North Korea fired what is presumed to be its longest range ballistic missile since 2017 on Sunday, an escalation of its weapons program and a possible sign of larger tests to come, according to South Korea’s President.
Both the South Korean and Japanese governments reported the launch of an Intermediate Range Ballistic Missile (IRBM), with officials in Tokyo saying the missile reached a height of 2,000 kilometers (1,243 miles) with a range of 800 kilometers (497 miles), before falling into waters off the east coast of the Korean Peninsula.
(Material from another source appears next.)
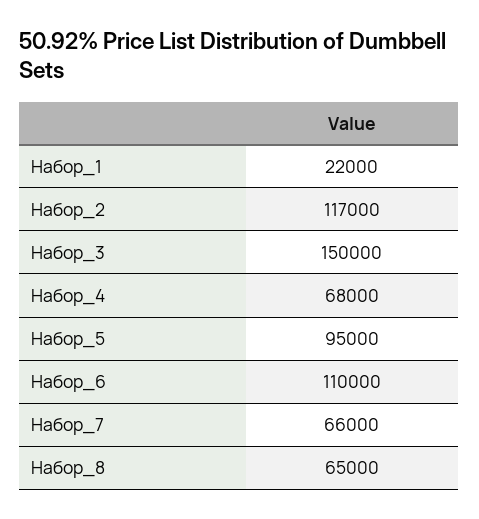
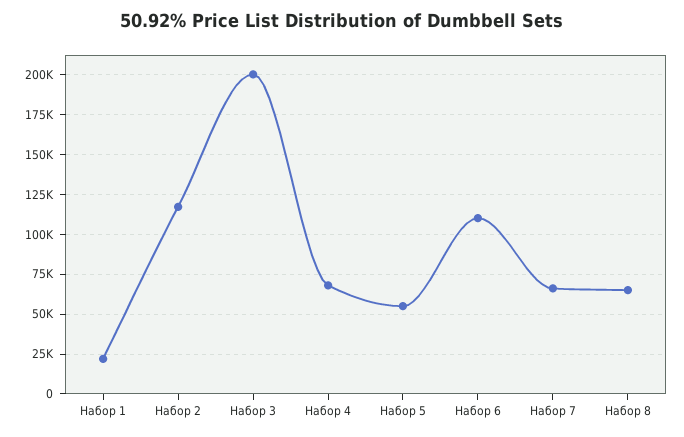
Набор_3: 150000 -> 200000
Набор_5: 95000 -> 55000

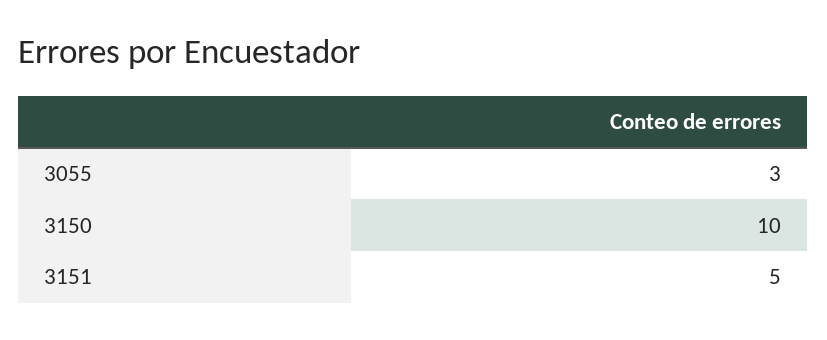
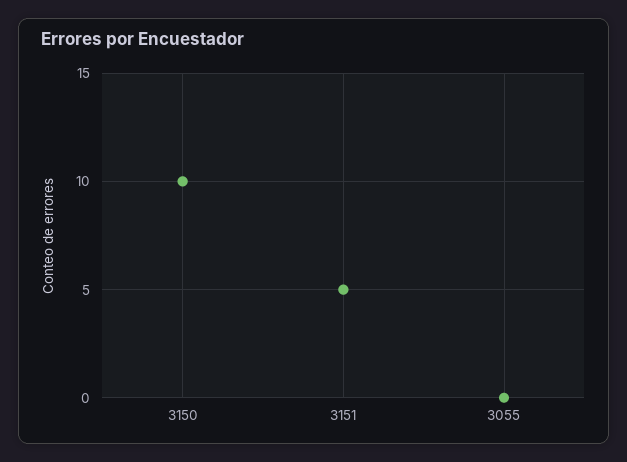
3055: 3 -> 0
“If the missile were fired at a normal apogee, its range would be up to 3,500 kilometers to 5,500 kilometers, making it an Intermediate Range Ballistic Missile and North Korea’s longest test since 2017,” Joseph Dempsey, research associate for defense and military analysis at the International Institute for Strategic Studies in London, told CNN Sunday.
A US assessment also found the launch to be an IRBM, most likely a KN-17, also known as a Hwasong-12, according to a US official with direct knowledge.
An IRBM would be able to strike the US territory of Guam in the Pacific Ocean.
Sunday’s launch is Pyongyang’s sixth ballistic missile launch in 2022 and seventh missile test overall.
The Kim Jong Un regime is ramping up its missile testing in 2022, and has said it will bolster its defenses against the United States and evaluate “restarting all temporally suspended activities,” according to North Korea’s state-run news agency KCNA.
Dempsey said Sunday’s launch shows North Korea may be doing just that.
“Following their 2018 self-imposed moratorium on long range and nuclear testing, they have limited ballistic missiles tested to short range (SRBM) and medium range (MRBM),” Dempsey said.
The sense of all the recent tests is Kim “has a desire to test out his inventory” and doesn’t care if Washington sees it, the US official said.
South Korean President Moon Jae-in said Sunday the North is coming close to scrapping the moratorium on Intercontinental Ballistic Missiles – weapons which in theory could strike the US mainland – and nuclear testing.
Moon, who convened an emergency National Security Council meeting following Sunday’s launch, said the North is showing a similar pattern to 2017, when testing began with IRBMs, before moving to long range ballistic missile launches.
On Thursday, North Korea fired what were presumed to be two short-range ballistic missiles into the seas off the nation’s east coast.
Two days before that, it fired what were believed to be cruise missiles into the same waters.
On January 17, Pyongyang test-fired “tactical guided missiles,” which are short-range ballistic missiles, KCNA said.
North Korea claimed to have successfully test-fired hypersonic missiles on January 5 and 11, and then what were presumed to be short-range ballistic missiles from a rail car on January 14.
Pyongyang is barred by international law from developing ballistic missiles and nuclear weapons.
After the rail car test, a North Korean Foreign Ministry spokesperson admonished Washington for its posture against Pyongyang’s weapons development. “If the US adopts such a confrontational stance, the DPRK will be forced to take stronger and certain reaction to it,” the spokesman said, referring to the country by its official name, the Democratic People’s Republic of Korea.
In a recent statement carried by KCNA, a spokesperson defended North Korea’s right to bolster its arms, saying its “recent development of new-type weapons was just part of its efforts for modernizing its national defense capability.”